Learning doesn’t stop once you graduate college. There might not be as many textbooks or lectures involved, but what you learn in your 20s will stick with you for life.
Think of your 20s as Life 2.0. There are certain improvements to the operating system, such as the legal age of drinking, a diploma, your own income and the ability to finally say to your parents, “I’m an adult. Stop treating me like a child.” (BTW, if you’re acting like a child, it doesn’t matter what age you are.)
But as with all system upgrades, there are still bugs that need to be worked out. By the time you arrive at Life 3.0, you’ll realize even more updates have occurred.
Prep for the 2.0 updates with this handy list of truths and realities about life in your 20s— and beyond.
1. Being selfish isn’t selfish
Many of us are taught to put our family and friends first. That lesson needs to be rewritten. Your friends and family are important. But you are just as important.
Putting yourself first isn’t selfish (assuming you don’t walk all over other people to do it.) To advance your career, you need to be a little bit — or a lot bit — selfish.
If not you, who else will take control of your life? You deserve to be happy in your career. Your needs are as important as anyone else’s.
2. Your career is just as important as your girlfriend’s or boyfriend’s
If they imply otherwise, it’s time to find a new partner. A real companion is proud of — not intimidated by — their partner’s success.
Seek a romantic interest who has enough sense of self to say, “I deserve this amazing, ambitious person. Together we’re a great team.”
3. The only thing that’s constant is change
Learn to go with the flow and you’ll be happier in the long run. When something happens you don’t like or didn’t expect, ask yourself what you can learn from the experience.
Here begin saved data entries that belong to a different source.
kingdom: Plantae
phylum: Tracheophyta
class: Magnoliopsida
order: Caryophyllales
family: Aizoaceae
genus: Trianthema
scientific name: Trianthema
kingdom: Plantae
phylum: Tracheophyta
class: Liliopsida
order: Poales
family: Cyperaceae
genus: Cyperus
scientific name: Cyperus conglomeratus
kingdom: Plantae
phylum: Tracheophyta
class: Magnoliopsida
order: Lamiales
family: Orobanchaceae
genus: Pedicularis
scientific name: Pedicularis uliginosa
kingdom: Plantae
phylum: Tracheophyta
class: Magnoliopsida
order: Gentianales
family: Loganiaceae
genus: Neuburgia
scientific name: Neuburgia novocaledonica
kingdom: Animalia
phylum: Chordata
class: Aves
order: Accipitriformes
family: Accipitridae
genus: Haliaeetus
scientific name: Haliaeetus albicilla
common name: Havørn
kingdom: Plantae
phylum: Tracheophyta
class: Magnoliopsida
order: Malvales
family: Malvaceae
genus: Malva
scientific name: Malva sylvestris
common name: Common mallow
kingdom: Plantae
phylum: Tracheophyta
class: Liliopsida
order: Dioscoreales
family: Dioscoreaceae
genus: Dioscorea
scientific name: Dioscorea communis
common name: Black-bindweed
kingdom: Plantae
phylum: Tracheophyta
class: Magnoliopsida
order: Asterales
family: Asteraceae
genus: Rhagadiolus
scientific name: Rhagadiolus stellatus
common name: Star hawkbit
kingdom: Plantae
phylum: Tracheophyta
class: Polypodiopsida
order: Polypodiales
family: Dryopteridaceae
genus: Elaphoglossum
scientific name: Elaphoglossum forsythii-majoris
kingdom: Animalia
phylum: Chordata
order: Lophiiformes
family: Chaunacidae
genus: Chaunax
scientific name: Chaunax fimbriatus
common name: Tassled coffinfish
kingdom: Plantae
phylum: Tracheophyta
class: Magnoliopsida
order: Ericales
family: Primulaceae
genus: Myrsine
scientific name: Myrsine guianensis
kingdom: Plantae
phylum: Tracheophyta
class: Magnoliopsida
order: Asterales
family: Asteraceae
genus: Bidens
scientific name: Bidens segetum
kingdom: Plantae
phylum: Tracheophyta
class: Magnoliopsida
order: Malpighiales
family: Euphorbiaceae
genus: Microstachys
I have a friend who was on her way to speak at a conference when she found out she’d lost everything, including her home and life savings (long story, so I’ll spare you). She walked to her place on the stage in shock. She found herself seated next to the Dalai Lama, who asked her what was wrong, and she unloaded on him. He listened kindly, and when she was finished, he simply asked, “What can you find to be grateful for in this situation?”
Now, even she admits she couldn’t find something to be grateful for at that very moment. But the very concept struck her as a wonderful way to go through life. There’s always something to be grateful for.
4. There is no set timetable for success
Everyone hits different markers in their life at different times. Just because you’re not yet working your dream job doesn’t mean you’re running behind the pack.
Your journey is your own. You don’t have to follow anyone else’s standards or timeline to achieve success. If your way is a bit more scenic and less straightforward, and even if you get lost on occasion, celebrate the beauty of your path.
5. Find your bliss
Stay close to anything that makes you glad you woke up each morning. (Click here to tweet this thought.)
Whether it’s doing yoga, taking foreign language classes or volunteering at the local animal shelter, try to make room in your life for activities that energize you.
6. Accept that life isn’t fair
Bad things happen to good people, and vice versa. Sometimes what you perceive to be a bad event that happened for no reason will transform into one of the best things that’s ever happened to you.
7. Walk through life with a sense of interest and awe
I have a friend whose daughter taught me a valuable lesson when she was only two years old. She would walk (or toddle, I suppose) into every room with an expression of awe on her face. It was if she was thinking, “What fabulous thing could be happening in this room?”
It was such a lovely education in choosing an attitude of being ready to embrace every little thing in life, at all times.
8. Save — even if it’s only $20 a week
Your 20s are the perfect time to hone your personal finance skills. Each paycheck, put aside a little bit into your savings account. If you have it automatically direct-deposited, you won’t even have to think about it. Put that money in an interest-bearing savings account or other earning-potential cache.
If you’re able to average a 10 percent return on your savings every year, you’ll have saved over half a million dollars by the time you’re in your 60s. All for the price of about three lattes you didn’t buy every week.
9. Go easy on your parents
Your parents did the best they could with the skills (or lack thereof) and parenting examples they had. You may think it’s hard to be a kid, but soon enough you’ll realize it’s far more difficult to be a parent.
Don’t blame them for the choices you make. Remember, you’re an adult now. Take responsibility for own actions.
10. Go easy on yourself
You’re a unique and wonderful individual who deserves to be treated with respect and kindness. But to earn that respect from others, you must start by treating yourself with respect and kindness.
There will be times in your 20s when you feel as though your software has crashed and you’d simply like to hit the reboot button. But keep in mind you’re not a machine; you’re human and have complicated feelings. So hang in there, and look for life’s equivalent of the computer’s Easter Eggs.